WHAT IS NEEDED — Once the line holding "Прибуття та введення" is found in the listing below, write it out and each later line exactly, up to and including the one holding "першої інстанції про неможливість запобігти".
[SUPPLIED MATERIAL Boundary: Start]
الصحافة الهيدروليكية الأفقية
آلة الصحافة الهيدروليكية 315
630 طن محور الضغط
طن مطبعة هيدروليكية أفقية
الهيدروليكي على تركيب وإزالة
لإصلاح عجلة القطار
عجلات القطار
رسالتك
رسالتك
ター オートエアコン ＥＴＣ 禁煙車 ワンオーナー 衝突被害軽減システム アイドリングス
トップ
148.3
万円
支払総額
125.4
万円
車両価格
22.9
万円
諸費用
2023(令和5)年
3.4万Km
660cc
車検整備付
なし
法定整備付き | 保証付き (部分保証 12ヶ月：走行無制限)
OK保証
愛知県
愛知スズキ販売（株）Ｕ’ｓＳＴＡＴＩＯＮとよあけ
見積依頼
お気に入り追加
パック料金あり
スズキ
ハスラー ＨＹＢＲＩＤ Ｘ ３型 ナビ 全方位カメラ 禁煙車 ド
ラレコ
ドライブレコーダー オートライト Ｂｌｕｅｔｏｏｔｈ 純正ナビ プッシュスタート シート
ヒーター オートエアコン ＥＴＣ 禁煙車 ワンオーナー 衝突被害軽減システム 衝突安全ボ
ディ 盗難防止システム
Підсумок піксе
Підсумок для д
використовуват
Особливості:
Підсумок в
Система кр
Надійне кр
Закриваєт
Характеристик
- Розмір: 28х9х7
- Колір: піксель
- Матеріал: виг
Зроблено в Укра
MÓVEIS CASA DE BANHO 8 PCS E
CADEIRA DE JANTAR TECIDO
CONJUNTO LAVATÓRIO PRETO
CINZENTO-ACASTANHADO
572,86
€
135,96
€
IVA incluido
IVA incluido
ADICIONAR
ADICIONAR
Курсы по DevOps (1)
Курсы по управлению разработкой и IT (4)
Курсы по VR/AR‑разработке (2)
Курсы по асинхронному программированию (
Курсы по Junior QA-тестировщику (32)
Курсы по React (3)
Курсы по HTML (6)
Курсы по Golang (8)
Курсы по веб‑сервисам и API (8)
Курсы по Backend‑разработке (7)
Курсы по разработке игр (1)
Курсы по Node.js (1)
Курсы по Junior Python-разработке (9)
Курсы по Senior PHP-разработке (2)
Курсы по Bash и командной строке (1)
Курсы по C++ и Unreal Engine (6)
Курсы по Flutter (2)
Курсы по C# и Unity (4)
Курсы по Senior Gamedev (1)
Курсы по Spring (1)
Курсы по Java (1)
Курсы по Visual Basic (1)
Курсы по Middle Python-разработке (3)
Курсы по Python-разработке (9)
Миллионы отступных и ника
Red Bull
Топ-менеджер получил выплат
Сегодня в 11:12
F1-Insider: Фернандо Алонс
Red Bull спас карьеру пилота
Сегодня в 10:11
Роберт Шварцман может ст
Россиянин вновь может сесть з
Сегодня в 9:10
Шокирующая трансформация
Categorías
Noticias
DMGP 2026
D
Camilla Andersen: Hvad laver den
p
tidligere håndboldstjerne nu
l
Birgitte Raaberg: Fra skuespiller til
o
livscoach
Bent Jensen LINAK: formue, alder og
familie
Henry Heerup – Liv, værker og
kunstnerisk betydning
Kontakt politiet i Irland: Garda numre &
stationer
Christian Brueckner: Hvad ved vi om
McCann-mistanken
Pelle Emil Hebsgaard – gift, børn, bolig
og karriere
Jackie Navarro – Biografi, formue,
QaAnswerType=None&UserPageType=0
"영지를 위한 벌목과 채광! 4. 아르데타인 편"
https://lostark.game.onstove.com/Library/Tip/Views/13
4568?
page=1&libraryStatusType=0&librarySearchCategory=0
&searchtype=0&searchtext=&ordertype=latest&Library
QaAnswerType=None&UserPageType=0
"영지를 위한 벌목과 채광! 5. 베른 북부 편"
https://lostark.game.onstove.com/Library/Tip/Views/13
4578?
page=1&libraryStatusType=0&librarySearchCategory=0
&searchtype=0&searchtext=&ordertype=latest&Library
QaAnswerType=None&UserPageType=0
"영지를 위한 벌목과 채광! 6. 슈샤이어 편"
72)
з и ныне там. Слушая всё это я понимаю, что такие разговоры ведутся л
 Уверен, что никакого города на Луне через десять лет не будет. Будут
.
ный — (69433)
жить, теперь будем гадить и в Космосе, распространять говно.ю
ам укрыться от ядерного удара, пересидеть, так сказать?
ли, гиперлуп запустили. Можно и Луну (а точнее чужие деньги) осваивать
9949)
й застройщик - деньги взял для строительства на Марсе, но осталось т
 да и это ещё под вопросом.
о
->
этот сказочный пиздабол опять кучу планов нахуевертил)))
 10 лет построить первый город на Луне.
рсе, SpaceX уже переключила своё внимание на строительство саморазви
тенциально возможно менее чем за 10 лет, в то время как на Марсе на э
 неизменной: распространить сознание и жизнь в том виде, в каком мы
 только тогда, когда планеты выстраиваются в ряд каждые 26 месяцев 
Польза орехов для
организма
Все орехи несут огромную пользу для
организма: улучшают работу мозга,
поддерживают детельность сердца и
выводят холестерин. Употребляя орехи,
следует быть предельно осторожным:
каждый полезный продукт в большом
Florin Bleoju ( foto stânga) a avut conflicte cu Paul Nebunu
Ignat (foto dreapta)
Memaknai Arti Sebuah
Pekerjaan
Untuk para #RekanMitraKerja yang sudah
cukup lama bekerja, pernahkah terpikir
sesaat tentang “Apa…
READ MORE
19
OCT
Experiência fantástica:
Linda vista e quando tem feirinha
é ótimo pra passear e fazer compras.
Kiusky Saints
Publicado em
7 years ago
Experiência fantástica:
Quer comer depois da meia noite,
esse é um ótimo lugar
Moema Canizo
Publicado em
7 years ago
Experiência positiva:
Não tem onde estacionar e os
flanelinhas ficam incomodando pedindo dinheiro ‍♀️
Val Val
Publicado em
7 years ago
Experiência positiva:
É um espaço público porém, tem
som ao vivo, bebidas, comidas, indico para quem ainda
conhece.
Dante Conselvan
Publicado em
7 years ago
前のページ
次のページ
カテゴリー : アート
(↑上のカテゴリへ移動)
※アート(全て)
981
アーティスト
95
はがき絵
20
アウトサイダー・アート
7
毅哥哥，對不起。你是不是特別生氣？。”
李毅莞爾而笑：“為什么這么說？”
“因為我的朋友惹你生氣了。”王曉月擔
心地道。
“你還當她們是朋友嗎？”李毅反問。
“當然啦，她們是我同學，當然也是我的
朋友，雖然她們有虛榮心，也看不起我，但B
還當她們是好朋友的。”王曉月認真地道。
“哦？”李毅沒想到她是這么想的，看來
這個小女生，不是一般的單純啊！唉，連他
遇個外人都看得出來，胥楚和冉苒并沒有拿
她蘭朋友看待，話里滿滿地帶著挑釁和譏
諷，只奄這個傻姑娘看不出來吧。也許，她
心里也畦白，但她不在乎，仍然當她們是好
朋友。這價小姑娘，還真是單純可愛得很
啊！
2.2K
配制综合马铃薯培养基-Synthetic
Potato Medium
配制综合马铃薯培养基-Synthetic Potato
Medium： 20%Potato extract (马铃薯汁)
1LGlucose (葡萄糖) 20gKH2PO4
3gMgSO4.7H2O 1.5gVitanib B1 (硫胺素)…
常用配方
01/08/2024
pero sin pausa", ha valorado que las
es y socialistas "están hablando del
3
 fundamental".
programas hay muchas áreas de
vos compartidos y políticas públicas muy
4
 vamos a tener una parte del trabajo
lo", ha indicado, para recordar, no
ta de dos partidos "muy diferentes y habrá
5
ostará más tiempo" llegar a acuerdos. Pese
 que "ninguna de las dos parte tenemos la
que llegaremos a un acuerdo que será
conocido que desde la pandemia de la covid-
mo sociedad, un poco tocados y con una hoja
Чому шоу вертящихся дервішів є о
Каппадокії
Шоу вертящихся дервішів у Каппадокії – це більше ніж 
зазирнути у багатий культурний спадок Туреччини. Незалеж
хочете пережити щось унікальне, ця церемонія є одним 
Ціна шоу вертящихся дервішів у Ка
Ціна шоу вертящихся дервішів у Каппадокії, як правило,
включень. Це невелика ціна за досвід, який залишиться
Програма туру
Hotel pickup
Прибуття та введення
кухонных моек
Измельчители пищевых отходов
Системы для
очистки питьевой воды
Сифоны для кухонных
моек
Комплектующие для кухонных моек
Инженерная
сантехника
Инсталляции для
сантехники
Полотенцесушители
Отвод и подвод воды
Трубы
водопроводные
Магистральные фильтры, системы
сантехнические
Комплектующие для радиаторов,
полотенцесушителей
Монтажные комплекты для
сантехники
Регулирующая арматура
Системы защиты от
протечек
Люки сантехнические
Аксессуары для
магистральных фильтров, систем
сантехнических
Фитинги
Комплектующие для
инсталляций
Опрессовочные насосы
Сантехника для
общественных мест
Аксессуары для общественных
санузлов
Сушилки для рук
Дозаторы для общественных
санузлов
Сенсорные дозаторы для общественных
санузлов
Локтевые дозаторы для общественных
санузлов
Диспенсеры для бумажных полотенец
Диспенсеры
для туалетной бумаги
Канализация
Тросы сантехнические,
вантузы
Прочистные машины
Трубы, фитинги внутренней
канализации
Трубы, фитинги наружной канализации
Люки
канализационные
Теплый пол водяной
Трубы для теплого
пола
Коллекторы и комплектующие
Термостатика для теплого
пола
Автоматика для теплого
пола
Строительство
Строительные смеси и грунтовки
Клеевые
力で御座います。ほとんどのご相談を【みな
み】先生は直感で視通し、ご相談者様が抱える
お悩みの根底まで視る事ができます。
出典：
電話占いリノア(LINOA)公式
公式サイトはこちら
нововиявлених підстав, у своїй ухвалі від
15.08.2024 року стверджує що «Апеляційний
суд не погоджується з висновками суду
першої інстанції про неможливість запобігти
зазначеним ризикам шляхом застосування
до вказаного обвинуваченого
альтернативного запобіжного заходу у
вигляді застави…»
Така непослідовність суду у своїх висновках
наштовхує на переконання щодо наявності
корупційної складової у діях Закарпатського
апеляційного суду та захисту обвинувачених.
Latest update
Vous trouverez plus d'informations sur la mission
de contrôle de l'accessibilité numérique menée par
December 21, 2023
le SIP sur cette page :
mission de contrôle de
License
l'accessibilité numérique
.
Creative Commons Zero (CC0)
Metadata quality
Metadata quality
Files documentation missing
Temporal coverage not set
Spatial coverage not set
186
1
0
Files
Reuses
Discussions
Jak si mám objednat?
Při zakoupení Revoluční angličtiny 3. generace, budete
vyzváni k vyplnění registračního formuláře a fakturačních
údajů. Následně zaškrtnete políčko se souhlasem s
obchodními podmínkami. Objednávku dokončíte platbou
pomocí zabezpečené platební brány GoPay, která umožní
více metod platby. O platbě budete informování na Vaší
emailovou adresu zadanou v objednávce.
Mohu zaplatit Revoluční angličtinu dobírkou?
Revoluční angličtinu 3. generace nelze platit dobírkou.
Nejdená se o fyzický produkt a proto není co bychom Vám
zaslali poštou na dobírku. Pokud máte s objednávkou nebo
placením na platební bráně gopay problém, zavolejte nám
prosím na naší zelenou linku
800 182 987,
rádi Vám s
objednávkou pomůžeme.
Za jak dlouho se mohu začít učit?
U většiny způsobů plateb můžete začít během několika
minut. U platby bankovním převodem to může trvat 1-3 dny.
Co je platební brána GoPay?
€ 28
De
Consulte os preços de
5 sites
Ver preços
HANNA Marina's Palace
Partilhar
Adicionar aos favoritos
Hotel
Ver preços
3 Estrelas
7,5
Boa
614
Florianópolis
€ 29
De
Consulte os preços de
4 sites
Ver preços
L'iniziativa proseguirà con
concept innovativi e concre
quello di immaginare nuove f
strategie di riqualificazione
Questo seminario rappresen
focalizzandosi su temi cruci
[SUPPLIED MATERIAL Boundary: End]
RESULT OF THE EXERCISE —
Прибуття та введення
кухонных моек
Измельчители пищевых отходов
Системы для
очистки питьевой воды
Сифоны для кухонных
моек
Комплектующие для кухонных моек
Инженерная
сантехника
Инсталляции для
сантехники
Полотенцесушители
Отвод и подвод воды
Трубы
водопроводные
Магистральные фильтры, системы
сантехнические
Комплектующие для радиаторов,
полотенцесушителей
Монтажные комплекты для
сантехники
Регулирующая арматура
Системы защиты от
протечек
Люки сантехнические
Аксессуары для
магистральных фильтров, систем
сантехнических
Фитинги
Комплектующие для
инсталляций
Опрессовочные насосы
Сантехника для
общественных мест
Аксессуары для общественных
санузлов
Сушилки для рук
Дозаторы для общественных
санузлов
Сенсорные дозаторы для общественных
санузлов
Локтевые дозаторы для общественных
санузлов
Диспенсеры для бумажных полотенец
Диспенсеры
для туалетной бумаги
Канализация
Тросы сантехнические,
вантузы
Прочистные машины
Трубы, фитинги внутренней
канализации
Трубы, фитинги наружной канализации
Люки
канализационные
Теплый пол водяной
Трубы для теплого
пола
Коллекторы и комплектующие
Термостатика для теплого
пола
Автоматика для теплого
пола
Строительство
Строительные смеси и грунтовки
Клеевые
力で御座います。ほとんどのご相談を【みな
み】先生は直感で視通し、ご相談者様が抱える
お悩みの根底まで視る事ができます。
出典：
電話占いリノア(LINOA)公式
公式サイトはこちら
нововиявлених підстав, у своїй ухвалі від
15.08.2024 року стверджує що «Апеляційний
суд не погоджується з висновками суду
першої інстанції про неможливість запобігти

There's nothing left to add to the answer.